## Prompt
In the records below, find the line with "un hecho curioso." and the line with "## Como funciona"; return exactly those lines and every line between them.

## Provided entries
————————

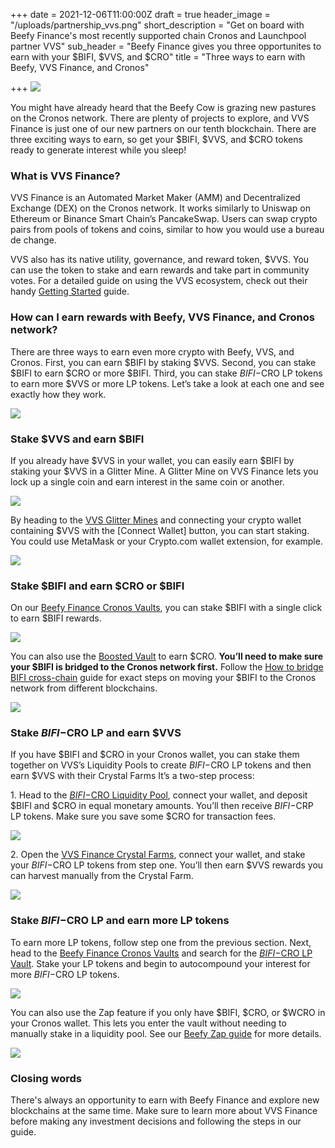 +++
date = 2021-12-06T11:00:00Z
draft = true
header_image = "/uploads/partnership_vvs.png"
short_description = "Get on board with Beefy Finance's most recently supported chain Cronos and Launchpool partner VVS"
sub_header = "Beefy Finance gives you three opportunites to earn with your $BIFI, $VVS, and $CRO"
title = "Three ways to earn with Beefy, VVS Finance, and Cronos"

+++
![](/uploads/partnership_vvs.png)

You might have already heard that the Beefy Cow is grazing new pastures on the Cronos network. There are plenty of projects to explore, and VVS Finance is just one of our new partners on our tenth blockchain. There are three exciting ways to earn, so get your $BIFI, $VVS, and $CRO tokens ready to generate interest while you sleep!

### What is VVS Finance?

VVS Finance is an Automated Market Maker (AMM) and Decentralized Exchange (DEX) on the Cronos network. It works similarly to Uniswap on Ethereum or Binance Smart Chain’s PancakeSwap. Users can swap crypto pairs from pools of tokens and coins, similar to how you would use a bureau de change.

VVS also has its native utility, governance, and reward token, $VVS. You can use the token to stake and earn rewards and take part in community votes. For a detailed guide on using the VVS ecosystem, check out their handy [Getting Started](https://docs.vvs.finance/getting-started) guide.

### How can I earn rewards with Beefy, VVS Finance, and Cronos network?

There are three ways to earn even more crypto with Beefy, VVS, and Cronos. First, you can earn $BIFI by staking $VVS. Second, you can stake $BIFI to earn $CRO or more $BIFI. Third, you can stake $BIFI-$CRO LP tokens to earn more $VVS or more LP tokens. Let’s take a look at each one and see exactly how they work.

![](/uploads/vvs_staking_guide.png)

### Stake $VVS and earn $BIFI

If you already have $VVS in your wallet, you can easily earn $BIFI by staking your $VVS in a Glitter Mine. A Glitter Mine on VVS Finance lets you lock up a single coin and earn interest in the same coin or another.

![](/uploads/glitter_mines.png)

By heading to the [VVS Glitter Mines](https://vvs.finance/mines ) and connecting your crypto wallet containing $VVS with the \[Connect Wallet\] button, you can start staking. You could use MetaMask or your Crypto.com wallet extension, for example.

![](/uploads/vvs1.png)

### Stake $BIFI and earn $CRO or $BIFI

On our [Beefy Finance Cronos Vaults](https://app.beefy.finance/#/cronos), you can stake $BIFI with a single click to earn $BIFI rewards.

![](/uploads/vvs2.png)

You can also use the [Boosted Vault](https://app.beefy.finance/#/cronos/stake) to earn $CRO. **You’ll need to make sure your $BIFI is bridged to the Cronos network first.** Follow the [How to bridge BIFI cross-chain](https://docs.beefy.finance/moo/faq/how-to-guides/how-to-bridge-bifi-cross-chain) guide for exact steps on moving your $BIFI to the Cronos network from different blockchains.

![](/uploads/vvs3.png)

### Stake $BIFI-$CRO LP and earn $VVS

If you have $BIFI and $CRO in your Cronos wallet, you can stake them together on VVS’s Liquidity Pools to create $BIFI-$CRO LP tokens and then earn $VVS with their Crystal Farms It’s a two-step process:

1\. Head to the [$BIFI-$CRO Liquidity Pool](https://vvs.finance/add/CRO/0xe6801928061CDbE32AC5AD0634427E140EFd05F9), connect your wallet, and deposit $BIFI and $CRO in equal monetary amounts. You’ll then receive $BIFI-$CRP LP tokens. Make sure you save some $CRO for transaction fees.

![](/uploads/vss4.png)

2\. Open the [VVS Finance Crystal Farms](https://vvs.finance/farms), connect your wallet, and stake your $BIFI-$CRO LP tokens from step one. You’ll then earn $VVS rewards you can harvest manually from the Crystal Farm.

![](/uploads/vvw.png)

### Stake $BIFI-$CRO LP and earn more LP tokens

To earn more LP tokens, follow step one from the previous section. Next, head to the [Beefy Finance Cronos Vaults](https://app.beefy.finance/#/cronos) and search for the [$BIFI-$CRO LP Vault](https://app.beefy.finance/#/cronos/vault/vvs-cro-bifi). Stake your LP tokens and begin to autocompound your interest for more $BIFI-$CRO LP tokens.

![](/uploads/vvs7.png)

You can also use the Zap feature if you only have $BIFI, $CRO, or $WCRO in your Cronos wallet. This lets you enter the vault without needing to manually stake in a liquidity pool. See our [Beefy Zap guide](https://docs.beefy.finance/moo/faq/how-to-guides/how-to-beefy-zap) for more details.

![](/uploads/vvs8.png)

### Closing words

There's always an opportunity to earn with Beefy Finance and explore new blockchains at the same time. Make sure to learn more about VVS Finance before making any investment decisions and following the steps in our guide.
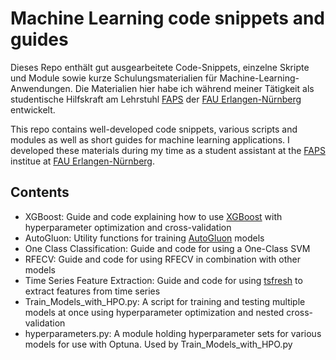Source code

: # Machine Learning code snippets and guides
Dieses Repo enthält gut ausgearbeitete Code-Snippets, einzelne Skripte und Module sowie kurze Schulungsmaterialien für Machine-Learning-Anwendungen. Die Materialien hier habe ich während meiner Tätigkeit als studentische Hilfskraft am Lehrstuhl [FAPS](https://www.faps.fau.de/) der [FAU Erlangen-Nürnberg](https://www.fau.de/) entwickelt.  

This repo contains well-developed code snippets, various scripts and modules as well as short guides for machine learning applications. I developed these materials during my time as a student assistant at the [FAPS](https://www.faps.fau.de/) institue at [FAU Erlangen-Nürnberg](https://www.fau.de/).

## Contents
- XGBoost: Guide and code explaining how to use [XGBoost](https://xgboost.readthedocs.io/en/release_3.0.0) with hyperparameter optimization and cross-validation
- AutoGluon: Utility functions for training [AutoGluon](https://auto.gluon.ai/stable/index.html) models
- One Class Classification: Guide and code for using a One-Class SVM
- RFECV: Guide and code for using RFECV in combination with other models
- Time Series Feature Extraction: Guide and code for using [tsfresh](https://tsfresh.com/) to extract features from time series
- Train_Models_with_HPO.py: A script for training and testing multiple models at once using hyperparameter optimization and nested cross-validation
- hyperparameters.py: A module holding hyperparameter sets for various models for use with Optuna. Used by Train_Models_with_HPO.py
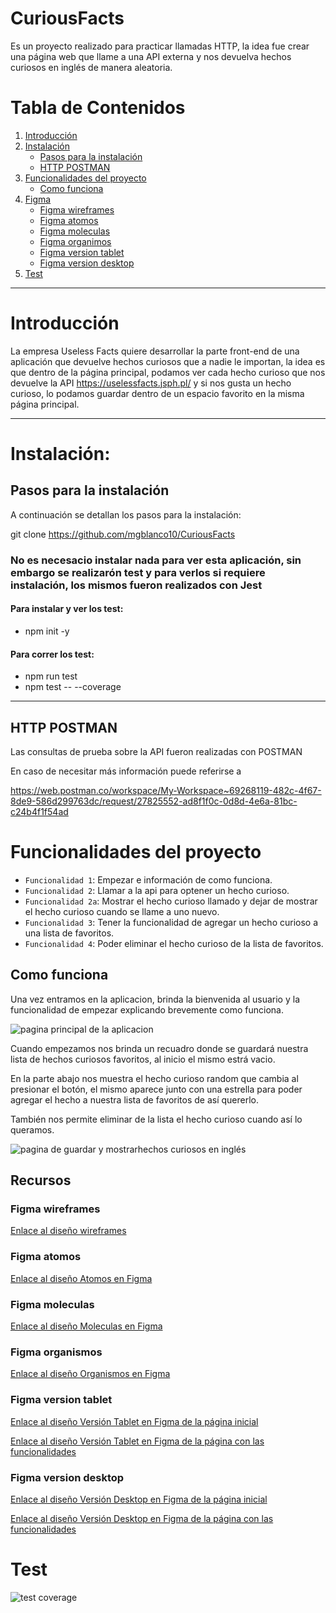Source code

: # CuriousFacts
Es un proyecto realizado para practicar llamadas HTTP, la idea fue crear una página web que llame a una API externa y nos devuelva hechos curiosos en inglés de manera aleatoria. 

# Tabla de Contenidos

1. [Introducción](#introducción)
2. [Instalación](#instalación)
	* [Pasos para la instalación](#pasos-para-la-instalación)
	* [HTTP POSTMAN](#http-postman)
3. [Funcionalidades del proyecto](#funcionalidades-del-proyecto)
	* [Como funciona](#como-funciona)
4. [Figma](#recursos)
    * [Figma wireframes](#figma-wireframes)
    * [Figma atomos](#figma-atomos)
    * [Figma moleculas](#figma-moleculas)
    * [Figma organimos](#figma-organismos)
    * [Figma version tablet](#figma-version-tablet)
    * [Figma version desktop](#figma-version-desktop)
5. [Test](#test)

---

# Introducción
La empresa Useless Facts quiere desarrollar la parte front-end de una aplicación que devuelve hechos curiosos que a nadie le importan, la idea es que dentro de la página principal, podamos ver cada hecho curioso que nos devuelve la API https://uselessfacts.jsph.pl/ y si nos gusta un hecho curioso, lo podamos guardar dentro de un espacio favorito en la misma página principal.

---

# Instalación:
## Pasos para la instalación

A continuación se detallan los pasos para la instalación:

git clone https://github.com/mgblanco10/CuriousFacts

### No es necesacio instalar nada para ver esta aplicación, sin embargo se realizarón test y para verlos si requiere instalación, los mismos fueron realizados con Jest 

#### Para instalar y ver los test:
- npm init -y
#### Para correr los test:
- npm run test
- npm test -- --coverage

___
## HTTP POSTMAN
Las consultas de prueba sobre la API fueron realizadas con POSTMAN

En caso de necesitar más información puede referirse a 

https://web.postman.co/workspace/My-Workspace~69268119-482c-4f67-8de9-586d299763dc/request/27825552-ad8f1f0c-0d8d-4e6a-81bc-c24b4f1f54ad

# Funcionalidades del proyecto
 - `Funcionalidad 1`: Empezar e información de como funciona. 
 - `Funcionalidad 2`: Llamar a la api para optener un hecho curioso.
 - `Funcionalidad 2a`: Mostrar el hecho curioso llamado y dejar de mostrar el hecho curioso cuando se llame a uno nuevo.
 - `Funcionalidad 3`: Tener la funcionalidad de agregar un hecho curioso a una lista de favoritos.
 - `Funcionalidad 4`: Poder eliminar el hecho curioso de la lista de favoritos.

## Como funciona
Una vez entramos en la aplicacion, brinda la bienvenida al usuario y la funcionalidad de empezar explicando brevemente como funciona.

 ![pagina principal de la aplicacion](/img/mobileHome.png)

Cuando  empezamos nos brinda un recuadro donde se guardará nuestra lista de hechos curiosos favoritos, al inicio el mismo estrá vacio.

En la parte abajo nos muestra el hecho curioso random que cambia al presionar el botón, el mismo aparece junto con una estrella para poder agregar el hecho a nuestra lista de favoritos de así quererlo.

También nos permite eliminar de la lista el hecho curioso cuando así lo queramos.

![pagina de guardar y mostrarhechos curiosos en inglés](/img/mobileCuriousFacts.png)

## Recursos

### Figma wireframes
[Enlace al diseño wireframes](/img/wireframe.png)

### Figma atomos
[Enlace al diseño Atomos en Figma](/img/atomos.png)

### Figma moleculas
[Enlace al diseño Moleculas en Figma](/img/moleculas.png)

### Figma organismos
[Enlace al diseño Organismos en Figma](/img/organismos.png)

### Figma version tablet
[Enlace al diseño Versión Tablet en Figma de la página inicial](/img/tabletHome.png)

[Enlace al diseño Versión Tablet en Figma de la página con las funcionalidades](/img/tabletCuriousFact.png)

### Figma version desktop
[Enlace al diseño Versión Desktop en Figma de la página inicial](/img/desktopHome.png)

[Enlace al diseño Versión Desktop en Figma de la página con las funcionalidades](/img/desktopCuriousFact.png)

# Test
 ![test coverage](/img//testCoverage.png)



 









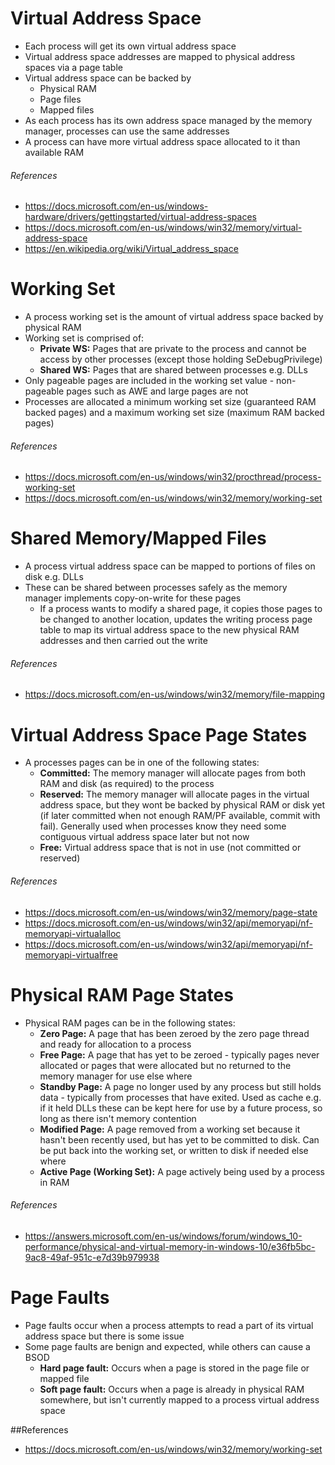 # Virtual Address Space
* Each process will get its own virtual address space
* Virtual address space addresses are mapped to physical address spaces via a page table
* Virtual address space can be backed by
  * Physical RAM
  * Page files
  * Mapped files
* As each process has its own address space managed by the memory manager, processes can use the same addresses
* A process can have more virtual address space allocated to it than available RAM

###### References
* https://docs.microsoft.com/en-us/windows-hardware/drivers/gettingstarted/virtual-address-spaces
* https://docs.microsoft.com/en-us/windows/win32/memory/virtual-address-space
* https://en.wikipedia.org/wiki/Virtual_address_space

# Working Set
* A process working set is the amount of virtual address space backed by physical RAM
* Working set is comprised of:
  * **Private WS:** Pages that are private to the process and cannot be access by other processes (except those holding SeDebugPrivilege)
  * **Shared WS:** Pages that are shared between processes e.g. DLLs
* Only pageable pages are included in the working set value - non-pageable pages such as AWE and large pages are not
* Processes are allocated a minimum working set size (guaranteed RAM backed pages) and a maximum working set size (maximum RAM backed pages)

###### References
* https://docs.microsoft.com/en-us/windows/win32/procthread/process-working-set
* https://docs.microsoft.com/en-us/windows/win32/memory/working-set

# Shared Memory/Mapped Files
* A process virtual address space can be mapped to portions of files on disk e.g. DLLs
* These can be shared between processes safely as the memory manager implements copy-on-write for these pages
  * If a process wants to modify a shared page, it copies those pages to be changed to another location, updates the writing process page table to map its virtual address space to the new physical RAM addresses and then carried out the write

###### References
* https://docs.microsoft.com/en-us/windows/win32/memory/file-mapping


# Virtual Address Space Page States
* A processes pages can be in one of the following states:
  * **Committed:** The memory manager will allocate pages from both RAM and disk (as required) to the process
  * **Reserved:** The memory manager will allocate pages in the virtual address space, but they wont be backed by physical RAM or disk yet (if later committed when not enough RAM/PF available, commit with fail). Generally used when processes know they need some contiguous virtual address space later but not now
  * **Free:** Virtual address space that is not in use (not committed or reserved)

###### References
* https://docs.microsoft.com/en-us/windows/win32/memory/page-state
* https://docs.microsoft.com/en-us/windows/win32/api/memoryapi/nf-memoryapi-virtualalloc
* https://docs.microsoft.com/en-us/windows/win32/api/memoryapi/nf-memoryapi-virtualfree

# Physical RAM Page States
* Physical RAM pages can be in the following states:
  * **Zero Page:** A page that has been zeroed by the zero page thread and ready for allocation to a process
  * **Free Page:** A page that has yet to be zeroed - typically pages never allocated or pages that were allocated but no returned to the memory manager for use else where
  * **Standby Page:** A page no longer used by any process but still holds data - typically from processes that have exited. Used as cache e.g. if it held DLLs these can be kept here for use by a future process, so long as there isn't memory contention
  * **Modified Page:** A page removed from a working set because it hasn't been recently used, but has yet to be committed to disk. Can be put back into the working set, or written to disk if needed else where
  * **Active Page (Working Set):** A page actively being used by a process in RAM
  
###### References
* https://answers.microsoft.com/en-us/windows/forum/windows_10-performance/physical-and-virtual-memory-in-windows-10/e36fb5bc-9ac8-49af-951c-e7d39b979938

# Page Faults
* Page faults occur when a process attempts to read a part of its virtual address space but there is some issue
* Some page faults are benign and expected, while others can cause a BSOD
  * **Hard page fault:** Occurs when a page is stored in the page file or mapped file
  * **Soft page fault:** Occurs when a page is already in physical RAM somewhere, but isn't currently mapped to a process virtual address space
  
##References
* https://docs.microsoft.com/en-us/windows/win32/memory/working-set




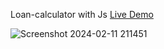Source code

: Loan-calculator with Js [Live Demo](https://davit2605.github.io/Loan-calculator/)

![Screenshot 2024-02-11 211451](https://github.com/Davit2605/Davit2605.github.io/assets/125227660/5f0147ce-0662-41ee-89cf-faa83bf90f27)

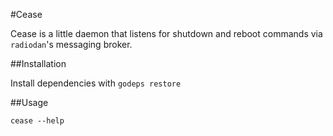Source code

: #Cease

Cease is a little daemon that listens for shutdown and reboot commands
via `radiodan`'s messaging broker.

##Installation

Install dependencies with `godeps restore`

##Usage

`cease --help`
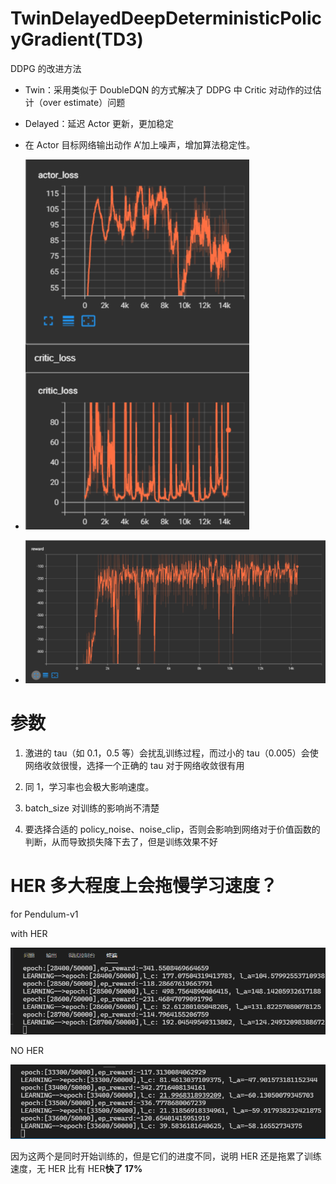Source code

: # TwinDelayedDeepDeterministicPolicyGradient(TD3)

DDPG 的改进方法

- Twin：采用类似于 DoubleDQN 的方式解决了 DDPG 中 Critic 对动作的过估计（over estimate）问题
- Delayed：延迟 Actor 更新，更加稳定
- 在 Actor 目标网络输出动作 A’加上噪声，增加算法稳定性。

- ![](aclosspendulum.png)
- ![](Rpendulum.png)

# 参数

1. 激进的 tau（如 0.1，0.5 等）会扰乱训练过程，而过小的 tau（0.005）会使网络收敛很慢，选择一个正确的 tau 对于网络收敛很有用

2. 同 1，学习率也会极大影响速度。

3. batch_size 对训练的影响尚不清楚

4. 要选择合适的 policy_noise、noise_clip，否则会影响到网络对于价值函数的判断，从而导致损失降下去了，但是训练效果不好

# HER 多大程度上会拖慢学习速度？

for Pendulum-v1

with HER

![](WithHER.png)

NO HER

![](NoHER.png)

因为这两个是同时开始训练的，但是它们的进度不同，说明 HER 还是拖累了训练速度，无 HER 比有 HER**快了 17%**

————————

## Exercise result
 - `Funcionalidad 2`: Llamar a la api para optener un hecho curioso.
 - `Funcionalidad 2a`: Mostrar el hecho curioso llamado y dejar de mostrar el hecho curioso cuando se llame a uno nuevo.
 - `Funcionalidad 3`: Tener la funcionalidad de agregar un hecho curioso a una lista de favoritos.
 - `Funcionalidad 4`: Poder eliminar el hecho curioso de la lista de favoritos.

## Como funciona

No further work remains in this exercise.